Medical travel 2021: a Christmas Carol

With many apologies to Charles Dickens, Ian Youngman takes a light-hearted look at the ghosts of medical tourism past, present and future.

Once upon a time, Ebenezer Scrooge was a rich medical tourism supplier, successfully seeing off his competitors.

Alone one night in his mansion, counting gold, he was disturbed by a vision of an emerging healthcare crisis.  He initially discounted it as only an issue for China, a place where he did not do business, however the visions kept returning through the night, each time getting worse.

Next morning, all was calm. Scrooge counted the potential number of medical tourists who would pay him in gold for trips over 2022. He was still rich and believed he would keep that way by doing the bare minimum.

Throughout the next few weeks, Scrooge saw news of how a pandemic was spreading, but ignored it. After all, the politicians were either telling him that it did not exist, or that all he had to do was keep washing his hands.
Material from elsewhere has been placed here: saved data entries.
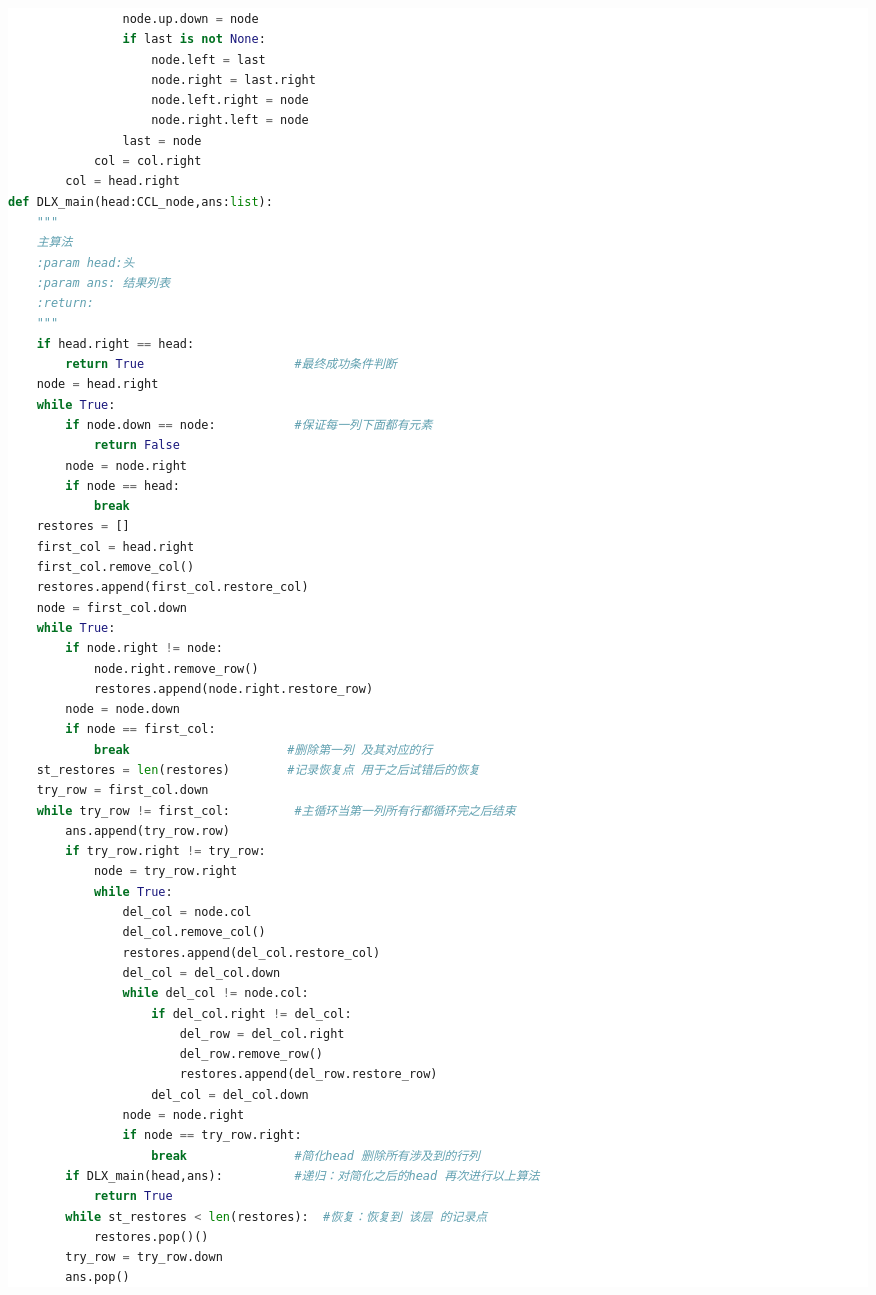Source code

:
 ```python
                node.up.down = node
                if last is not None:
                    node.left = last
                    node.right = last.right
                    node.left.right = node
                    node.right.left = node
                last = node
            col = col.right
        col = head.right
def DLX_main(head:CCL_node,ans:list):
    """
    主算法
    :param head:头
    :param ans: 结果列表
    :return:
    """
    if head.right == head:
        return True                     #最终成功条件判断
    node = head.right
    while True:
        if node.down == node:           #保证每一列下面都有元素
            return False
        node = node.right
        if node == head:
            break
    restores = []
    first_col = head.right
    first_col.remove_col()
    restores.append(first_col.restore_col)
    node = first_col.down
    while True:
        if node.right != node:
            node.right.remove_row()
            restores.append(node.right.restore_row)
        node = node.down
        if node == first_col:
            break                      #删除第一列 及其对应的行
    st_restores = len(restores)        #记录恢复点 用于之后试错后的恢复
    try_row = first_col.down
    while try_row != first_col:         #主循环当第一列所有行都循环完之后结束
        ans.append(try_row.row)
        if try_row.right != try_row:
            node = try_row.right
            while True:
                del_col = node.col
                del_col.remove_col()
                restores.append(del_col.restore_col)
                del_col = del_col.down
                while del_col != node.col:
                    if del_col.right != del_col:
                        del_row = del_col.right
                        del_row.remove_row()
                        restores.append(del_row.restore_row)
                    del_col = del_col.down
                node = node.right
                if node == try_row.right:
                    break               #简化head 删除所有涉及到的行列
        if DLX_main(head,ans):          #递归：对简化之后的head 再次进行以上算法
            return True
        while st_restores < len(restores):  #恢复：恢复到 该层 的记录点
            restores.pop()()
        try_row = try_row.down
        ans.pop()
```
Then one night the visions returned, even worse than before and this time including his long dead partner, Marley, as a wailing spectre. Marley warned of visits by three ghosts of the past, present and future of medical tourism.

The Ghost of Medical Tourism Past

As Scrooge tried to sleep, the first apparition woke him up. The Ghost of Medical Tourism Past showed how he was made rich by offering low prices to customers, and if the odd one or two died that was the fault of the slightly dubious surgeon, not him. As for unhappy customers, it was their problem.

The ghost went through the ‘build it and they will come’ marketing plan, the over-counting of potential medical travellers, the grand politicians’ words, and more.

Scrooge yawned – this was how much of the market operated, and was nothing new to him.

The parting words of the ghost did however strike a chord: “That was then, and it will not be so in the future”.

The Ghost of Medical Tourism Present

Scrooge went back to sleep, worried that for the last two years over the pandemic, his pile of gold had gone down. But that was the fault of governments, he thought.

Stirred awake for a second time, he saw the Ghost of Medical Tourism Present, a tired and worried creature. He sat through the presentation of closed borders, new variants, people too terrified to travel and medical tourism experts tearing up the marketing strategies that they had sold unchanged for a decade.

The ghost warned; “I’m fading fast, there is not much of me. Pay heed to the third ghost, or your business will be as dead as Marley.”

The Ghost of Medical Tourism Future

Scrooge now struggled to get back to sleep. What would become of him in 2022?

A youthful-looking ghost woke him up. The voice of the Ghost of Medical Tourism Future grew louder and more insistent, warning: “If you fall back on your old ways, you will struggle and become poor.”

Aghast, Scrooge asked “What must I do to stay rich?”

The ghost replied, “You must treat customers with care and concern, not rip them off. And change how you operate. In the spirit of Christmas, I come with a five-point marketing plan.”

The ghost outlined the plan for Scrooge, explaining that while it might not rebuild all his fortunes, it would provide a decent income over a long period. The ghost recommended:

  1. Aim for high spending quality, not low spend quantity.
  2. Partner with organisations that offer quality.
  3. Solve problems of demanding, anxious customers.
  4. Use social media.
  5. Use data to find what works and what does not, what sells and what does not.

Will Scrooge prosper or slip back into his bad old ways? Who knows?

Charles Dickens often left open the end of a story. For medical travel, we’re unlikely to know the answer until well into 2022.

Happy holidays, and bah humbug to 2021.